Edgar Wright’s Baby Driver: Not Just Genre-Defining, Cinema Defining


If you needed any further proof that cinema is a form of art, you need look no further than Baby Driver. Edgar Wright’s latest effort is a pivotal moment in his catalogue. With a stellar cast, an outstanding soundtrack, and precision engineered to the very finest detail, this small film about a getaway driver is one of the most moving pieces of cinema.

Baby Driver wastes no time at all in showing us what it can do. The film opens in one of the most enthralling car chases in living memory. The protagonist (the titular Baby, the greatest performance Ansel Elgort has played to date) is good at what he does.
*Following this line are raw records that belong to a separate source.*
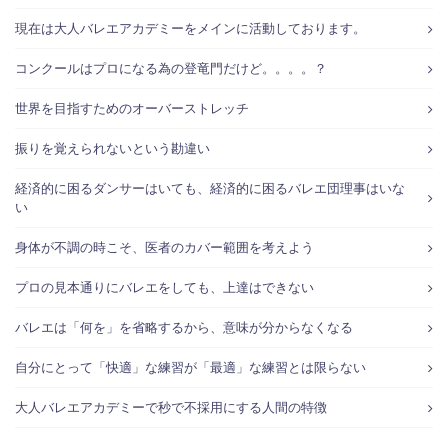
現在は大人バレエアカデミーをメインに活動しております。
コンクールはプロになる為の登竜門だけど。。。。？
世界を目指すためのオーバーストレッチ
振りを覚えられないという勘違い
経済的に困るダンサーはいても、経済的に困るバレエ団理事はいな
い
身体が不調の時こそ、医者のカバー範囲を考えよう
プロの見本通りにバレエをしても、上達はできない
バレエは「何を」を省略するから、意味が分からなくなる
自分にとって「快適」な練習が「最適」な練習とは限らない
大人バレエアカデミーで秒で不採用にする人間の特徴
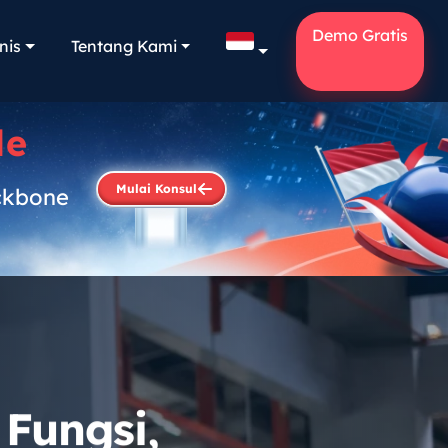
Demo Gratis
nis
Tentang Kami
le
Mulai Konsul
ckbone
.
 Fungsi,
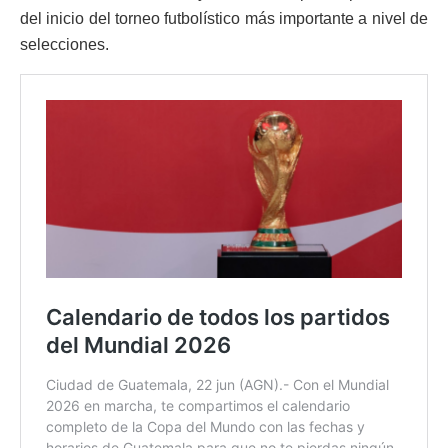
del inicio del torneo futbolístico más importante a nivel de
selecciones.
A coffee run serves as an introduction to some of our other leading characters, including the magnanimous Kevin Spacey and Jon Hamm. But here’s the kicker; it’s all choreographed perfectly to the film’s soundtrack. Every movement, every sound effect, at one point even other music is synchronised to Baby’s iPod, which he uses to drown out his tinnitus (which is cleverly woven into a  emotional plot point).

Once the film stops showing off, its flashy cinematography switches gears as and when needed, brilliantly underpinning the action. Lyrics become prophetic in more emotional moments, particularly in connection to Baby’s late mother. We see her only in-brief flashbacks, and the Commodores’ track ‘Easy’ takes on great meaning. This, combined with the captivating relationship between Baby and Deborah (Lily James), give us an emotional investment in our protagonist that grounds the action.

Feistier tracks, most notably Queen’s ‘Brighton Rock’ and Focus’ ‘Hocus Pocus’, make the perfect score to the chaos of the film’s action scenes. Things quickly get out of hand for Baby, and you feel that tension. Though often humorous and a little silly, Wright’s style can turn on a dime to threatening when it needs to, and the brilliance of the cast aid that end. Even when everything falls apart, the film never sacrifices its style; every single detail is always geared towards a particular end.

Edgar Wright’s films have always been stylish, but until now he’s suffered from being somewhat restrained. With Baby Driver, Edgar Wright has really let himself run free, and the result is one of the most spectacular films of the year, perhaps even the decade.